== DATA PROVIDED

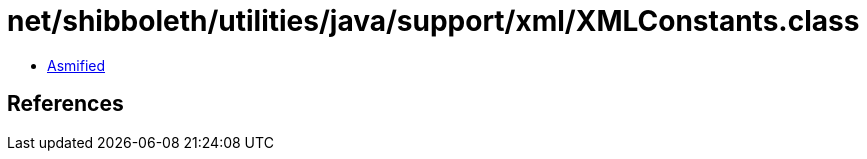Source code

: = net/shibboleth/utilities/java/support/xml/XMLConstants.class

 - link:XMLConstants-asmified.java[Asmified]

== References

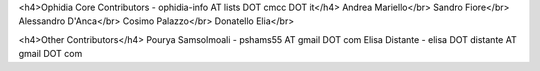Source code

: <h4>Ophidia Core Contributors - ophidia-info AT lists DOT cmcc DOT it</h4>
Andrea Mariello</br>
Sandro Fiore</br>
Alessandro D'Anca</br>
Cosimo Palazzo</br>
Donatello Elia</br>

<h4>Other Contributors</h4>
Pourya Samsolmoali - pshams55 AT gmail DOT com
Elisa Distante - elisa DOT distante AT gmail DOT com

====

PROMPT: Search the preceding listing for "Contributors" and extract every line where it is found.

EXERCISE ANSWER:
: <h4>Ophidia Core Contributors - ophidia-info AT lists DOT cmcc DOT it</h4>
<h4>Other Contributors</h4>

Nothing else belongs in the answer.